Filter out all lines without the word "tidak" from the data below, please, and copy the rest.

◆ Data extracted from a collection:
----------------------------------------

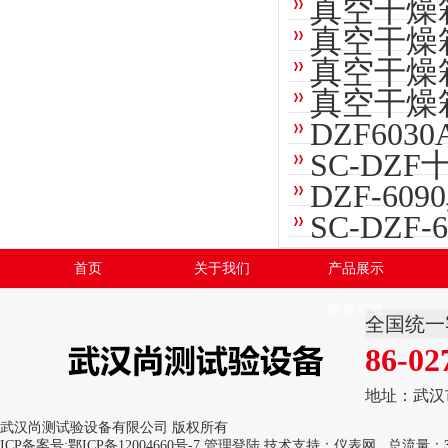
真空干燥
真空干燥
真空干燥
真空干燥
DZF60
SC-DZ
DZF-6
SC-DZ
首页
关于我们
产品展示
荣誉资质
全国统一
86-02
地址：武汉
武汉尚测试验设备有限公司 版权所有
ICP备案号:
鄂ICP备12004660号-7
管理登陆
技术支持：
仪表网
总流量：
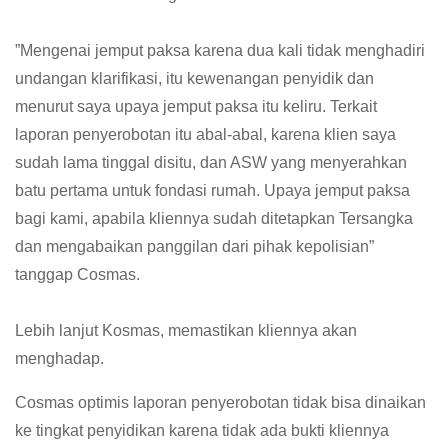
‎”Mengenai jemput paksa karena dua kali tidak menghadiri
undangan klarifikasi, itu kewenangan penyidik dan
menurut saya upaya jemput paksa itu keliru. Terkait
laporan penyerobotan itu abal-abal, karena klien saya
sudah lama tinggal disitu, dan ASW yang menyerahkan
batu pertama untuk fondasi rumah. Upaya jemput paksa
bagi kami, apabila kliennya sudah ditetapkan Tersangka
dan mengabaikan panggilan dari pihak kepolisian”
tanggap Cosmas.
‎Lebih lanjut Kosmas, memastikan kliennya akan
menghadap.
Cosmas optimis laporan penyerobotan tidak bisa dinaikan
ke tingkat penyidikan karena tidak ada bukti kliennya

----------------------------------------

◆ Solved problem:
‎”Mengenai jemput paksa karena dua kali tidak menghadiri
Cosmas optimis laporan penyerobotan tidak bisa dinaikan
ke tingkat penyidikan karena tidak ada bukti kliennya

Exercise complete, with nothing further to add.